DIRECTIVE:
Starting at the line that holds "focal_35mm: 56", set down each line through the end of the listing, exactly as written and with nothing added.
################
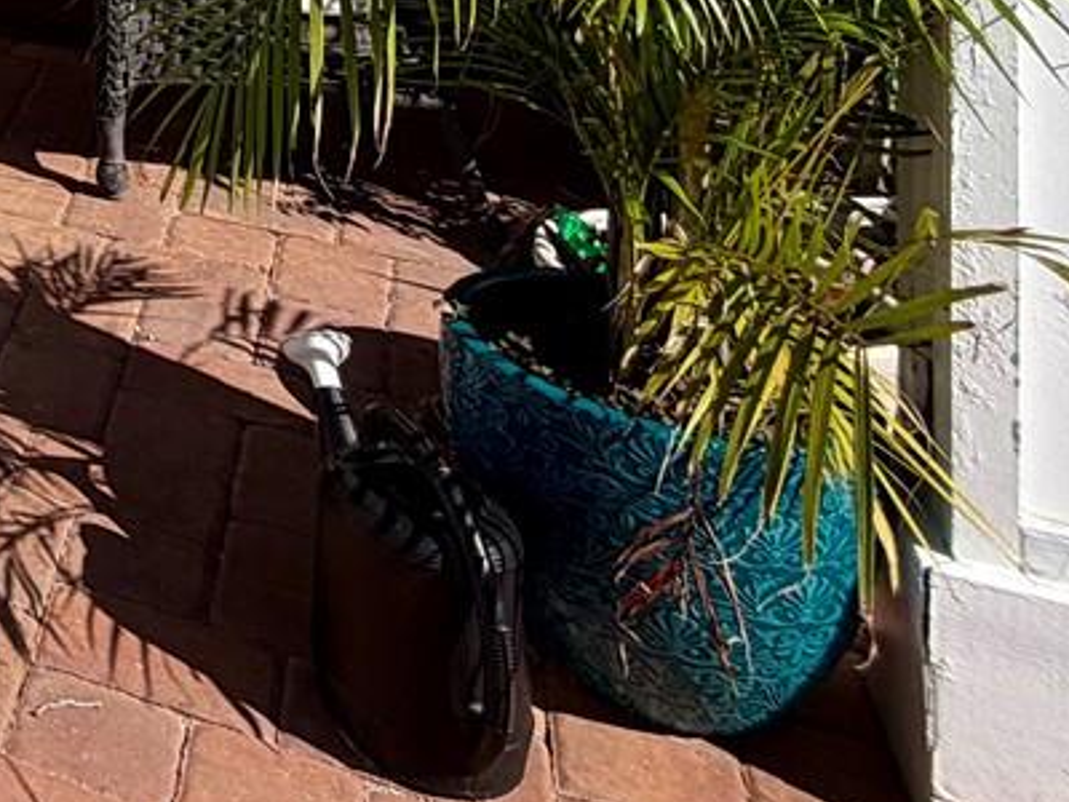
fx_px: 1729
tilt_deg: +0.1
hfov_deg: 23.9
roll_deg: +0.4
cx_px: -673
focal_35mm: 56
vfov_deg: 20.3
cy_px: -553
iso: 20
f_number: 2.2
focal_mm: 2.22
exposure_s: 1/1235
################
TASK ANSWER:
focal_35mm: 56
vfov_deg: 20.3
cy_px: -553
iso: 20
f_number: 2.2
focal_mm: 2.22
exposure_s: 1/1235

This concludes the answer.